Problems and tasks:
1. In the Wink Identity login and logout section, how long is a refresh token valid by default?
2. Put this sentence from the Wink Identity login and logout section into Spanish: "To extend the session beyond 5 minutes, your app must call the Refresh Token endpoint."

Document passage:
::::

Login and Logout Behavior

This section describes the default expected behavior of the Wink Identity Web with respect to user signing in and signing out

Browser Behavior

When a user successfully signs in, Wink Identity issues a standard OAuth2 token set:

  • Access Token— default validity: 5 minutes
  • Refresh Token— default validity: 30 minutes

Managing Sessions

Managing user sessions is the responsibility of your application:

  • When the access token expires, your app should treat the user as logged out and call the sign out method (as described in the Integration section).
  • To extend the session beyond 5 minutes, your app must call the Refresh Token endpoint. Each refresh extends the validity of all tokens by 5 additional minutes, including the refresh token itself.

Logout Behavior

When the user clicks “Sign Out”:

  • They are redirected back to the sign-in page.
  • However, if their access token is still valid, signing back in immediately will bypass biometric authentication. (This is expected behavior, since the session is still active until token expiry.)

::::

Data rows:
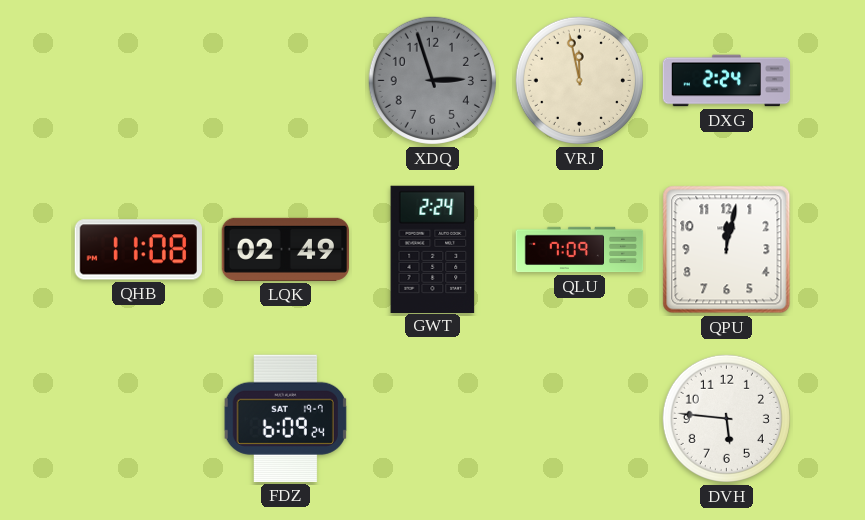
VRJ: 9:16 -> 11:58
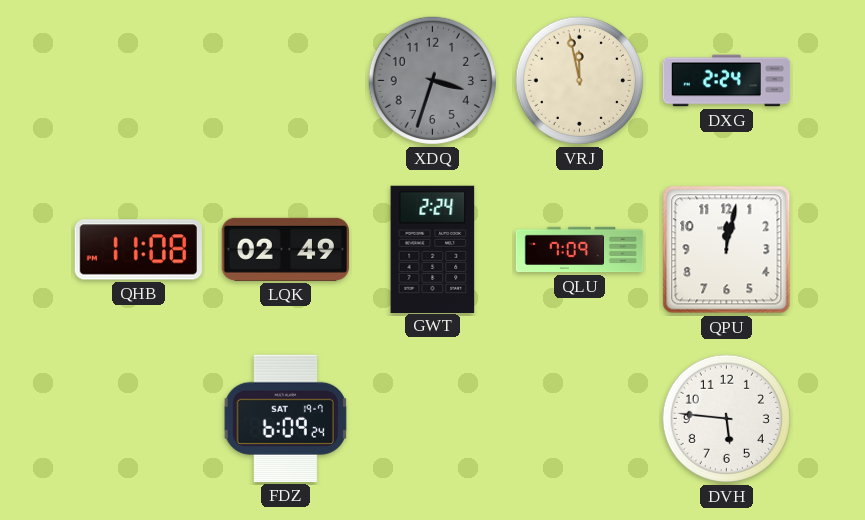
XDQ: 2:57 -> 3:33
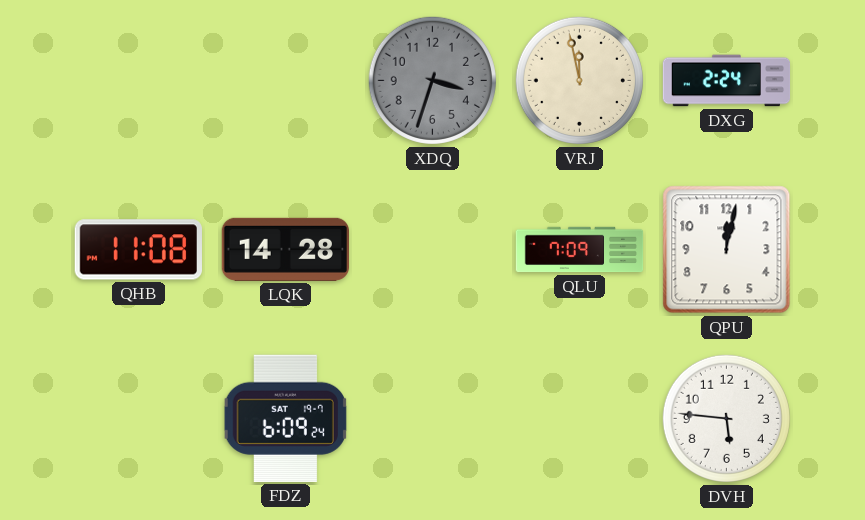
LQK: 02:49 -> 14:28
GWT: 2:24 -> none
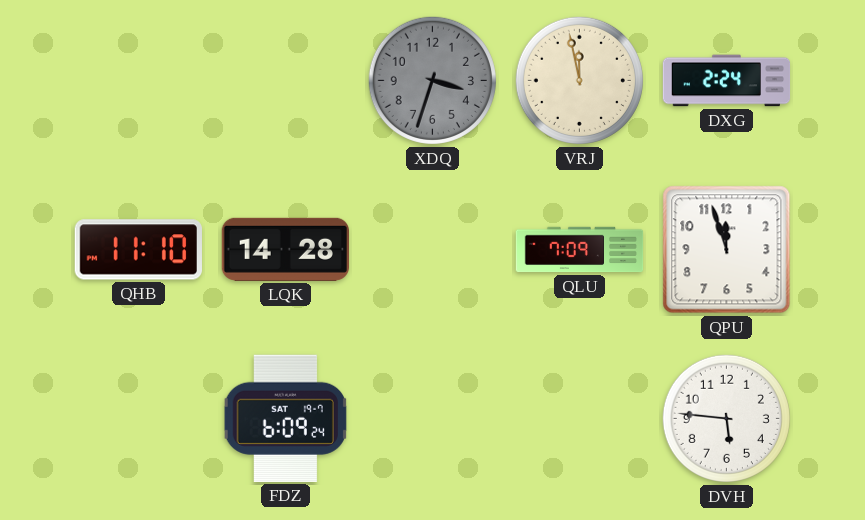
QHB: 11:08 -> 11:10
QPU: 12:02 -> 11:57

::::

Exercise solutions:
1. 30 minutes.

2. Para prolongar la sesión más allá de 5 minutos, su aplicación debe llamar al endpoint Refresh Token.